Ausfallarbeit berechnen: So funktioniert es

Die korrekte Berechnung der Ausfallarbeit ist das Herzstück der Redispatch-Abrechnung. Wir erklären beide Modelle und zeigen häufige Fehlerquellen.

1. Juni 2025

Was ist Ausfallarbeit?

Die Ausfallarbeit ist die Energiemenge (in kWh oder MWh), die eine Anlage ohne die Redispatch-Maßnahme eingespeist hätte. Sie bildet die Grundlage für die finanzielle Entschädigung des Anlagenbetreibers.
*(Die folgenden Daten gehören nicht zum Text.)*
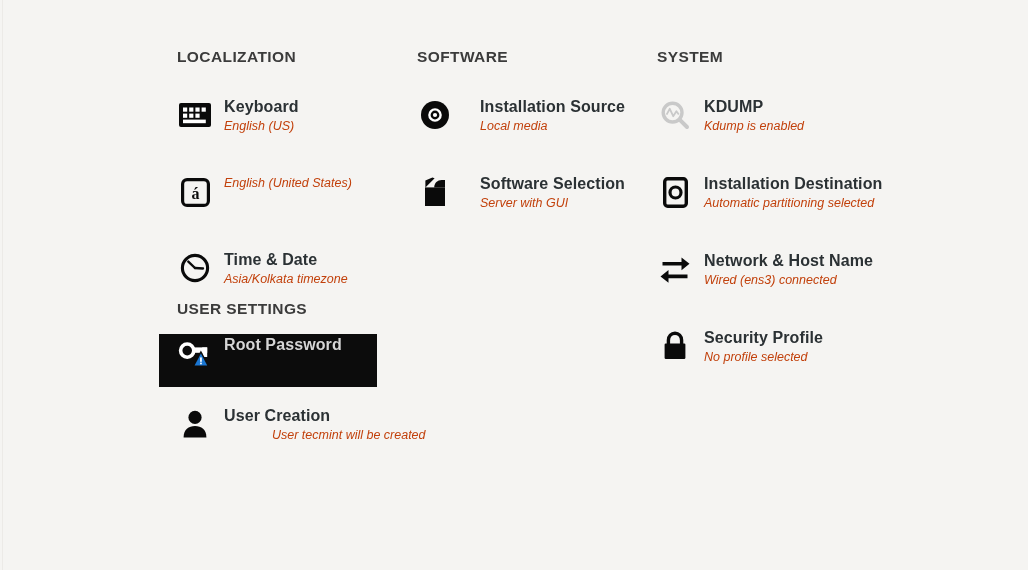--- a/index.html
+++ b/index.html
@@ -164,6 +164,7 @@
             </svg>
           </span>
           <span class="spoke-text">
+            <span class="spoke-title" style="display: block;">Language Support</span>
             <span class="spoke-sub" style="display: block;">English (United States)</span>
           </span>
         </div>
Berechnung nach dem Planwertmodell

Im Planwertmodell wird die Ausfallarbeit aus der Differenz zwischen dem angemeldeten Fahrplanwert und der tatsächlichen Einspeisung berechnet. Dieses Modell kommt vor allem bei steuerbaren Anlagen zum Einsatz, die ihre Erzeugung im Voraus planen können.

Formel: Ausfallarbeit = Fahrplanwert - Ist-Einspeisung

Berechnung nach dem Prognosemodell

Das Prognosemodell verwendet Ertragsprognosen auf Basis von Wetter- und Anlagendaten. Für Windkraftanlagen werden Windleistungskurven und Windmessdaten verwendet, für PV-Anlagen Einstrahlungsdaten und Modulkennlinien.

Formel: Ausfallarbeit = Prognosewert - Ist-Einspeisung

Erforderliche Datengrundlage

Für eine korrekte Berechnung benötigen Sie:

  • SCADA-Messdaten der betroffenen Anlage (Ist-Einspeisung)
  • Fahrplandaten oder Ertragsprognosen (Referenzleistung)
  • Wetterdaten am Anlagenstandort
  • Technische Anlagendaten (Nennleistung, Leistungskurven)

Häufige Fehler und wie Sie sie vermeiden

  • Falsche Zeitreihen-Zuordnung: Stellen Sie sicher, dass SCADA-Daten und Prognosedaten exakt zum Maßnahmenzeitraum passen.
  • Fehlende Plausibilisierung: Prüfen Sie Messwerte auf Ausreißer und Datenlücken.
  • Falsches Modell: Verwenden Sie das vom Netzbetreiber vorgegebene Abrechnungsmodell.
  • Rundungsfehler: Achten Sie auf konsistente Zeitrasterung (Viertelstunden).